Awal pandemi, desa wisata kandri yang terkenal dengan nuansa alam ini sepi wisatawan yang berkunjung.

Namun seiring berjalannya waktu atau dalam sebulan terakhir tingkat kunjungan wisatawan lokal di desa ini mulai terlihat ataupun bergeliat. 

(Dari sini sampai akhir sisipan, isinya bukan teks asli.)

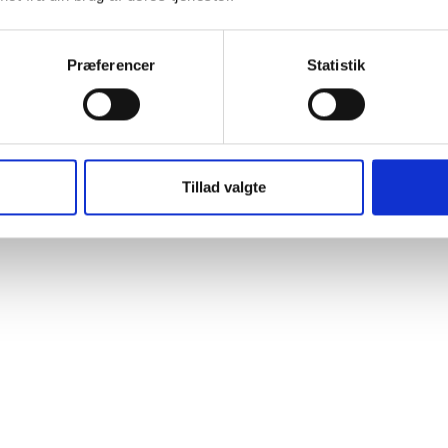
Præferencer
Statistik
Carr & Day & Martin Gallop
Conditioning Shampoo
Tillad valgte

"Ya saat ini masyarakat sudah mulai ada yang berwisata alam disini seperi kegiatan outbond, bertani dengan menanam padi, memetik jambu, menangkap ikan lele dan kegiatan lainnya. Ada juga yang hanya menikmati suasana alam," ujar Salim kepada RRI, Jumat (14/1/2022).

Meurut dia, Desa Wisata Kandri juga masih terus berupaya menjaga tradisi seni dan budaya tradisional untuk tetap berjalan sebagai salah satu daya tarik bagi para wisatawan yang berkunjung. Tradisi di desa tersebut diantaranya Sesaji Rewandha, Nyadran Sendang, Nyadran Kubur dan musik tradisional. Kegiatan ini sebagai bentuk rasa ucapan syukur bagi warga sekitar.

"Konsep tradisi seni budaya tradisional dan juga potensi alam sampai saat ini masih dilestarikan. Konsep kita konsep alam dan budaya. Jadi anak-anak, bapak atau ibu bisa berwisata alam bermain outbond, bertani dengan membajak sawah, menanam padi. Budayanya ada tari-tarian. Ada gamelan juga," pungkasnya.

Untuk menikmati wisata alam di desa wisata Kandri, masyarakat atau wisatawan yang berkunjung bisa memilih paket wisata yang sudah disediakan oleh pengelola di desa wisata tersebut.